#### Excerto da fonte:

--- --- ---

Dizia um crítico de direita sobre a presença de representações de alto nível de quatro dos principais partidos políticos portugueses no congresso do MPLA que “misturar política com negócios dá sempre mau resultado”. Tem razão. A mistura entre política e negócios é sempre mal avisada, desvirtua a política e só momentânea e superficialmente fortalece os negócios.
Uma esquerda que prescinde de ser intransigentemente crítica de poderes despóticos em nome de um passado libertador que virou opressão ou em nome de um suposto realismo das boas relações com potenciais investidores é uma esquerda que falta à sua responsabilidade essencial
O que é estranho é que esse crítico de direita – e tantos outros críticos de direita que agora rasgam as vestes face ao enamoramento assumido desses estados maiores partidários pelos protagonistas do regime de Luanda – não tenha(m) esboçado o mínimo desconforto e indignação sempre que a política, em Portugal, tem servido para privatizar e para emparceirar público com privado. É que mistura mais desavergonhada de política com negócios não há. Os privados que ganharam o totoloto das privatizações e os que têm rendas milionárias vitalícias pagas pelo Estado sem uma gota de responsabilidade pelos riscos nas parcerias público-privado não são menos apropriadores dos bens públicos do que a nomenclatura militar e familiar que gravita em torno do Futungo de Belas. Tem razão Hélder Amaral: há mesmo muito mais pontos em comum entre a política dos negócios de Lisboa e os negócios da política de Luanda.

--- --- ---

#### Material fornecido:
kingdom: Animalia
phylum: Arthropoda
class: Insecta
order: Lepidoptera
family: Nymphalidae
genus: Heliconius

--- --- ---

#### Tarefas a resolver:
A: Transcreva do texto sobre política e negócios o trecho entre "Dizia um crítico" e "fortalece os negócios.", inclusive.
B: Prossiga o texto sobre política e negócios a partir do ponto em que termina.
Este material não tem qualquer papel no que aqui se pede.

#### Respostas:
A:
Dizia um crítico de direita sobre a presença de representações de alto nível de quatro dos principais partidos políticos portugueses no congresso do MPLA que “misturar política com negócios dá sempre mau resultado”. Tem razão. A mistura entre política e negócios é sempre mal avisada, desvirtua a política e só momentânea e superficialmente fortalece os negócios.

B:
Por isso é tão natural uma representação tão elevada e tão exuberante da direita portuguesa no congresso do MPLA. Essa direita sabe que tem na governação angolana atual um parceiro. Essa direita sabe que este MPLA se guia pela mesma moral política que levou o CDS e o PSD ao centro de congressos de Luanda: "saber ler os tempos, os sinais, adaptar-se e atualizar-se", nas palavras sinceras de Hélder Amaral. Adaptar-se significa beneficiar as elites, cá como lá. Atualizar-se significa abjurar os direitos das pessoas e endeusar as liberdades do capital, cá como lá. Muitos mais pontos em comum, sim.
Não há passado que branqueie este presente nem miragem de futuro que justifique complacência. Uma esquerda que prescinde de ser intransigentemente crítica de poderes despóticos em nome de um passado libertador que virou opressão ou em nome de um suposto realismo das boas relações com potenciais investidores é uma esquerda que falta à sua responsabilidade essencial: ser coerente na luta contra a opressão e pela liberdade efetiva de todos.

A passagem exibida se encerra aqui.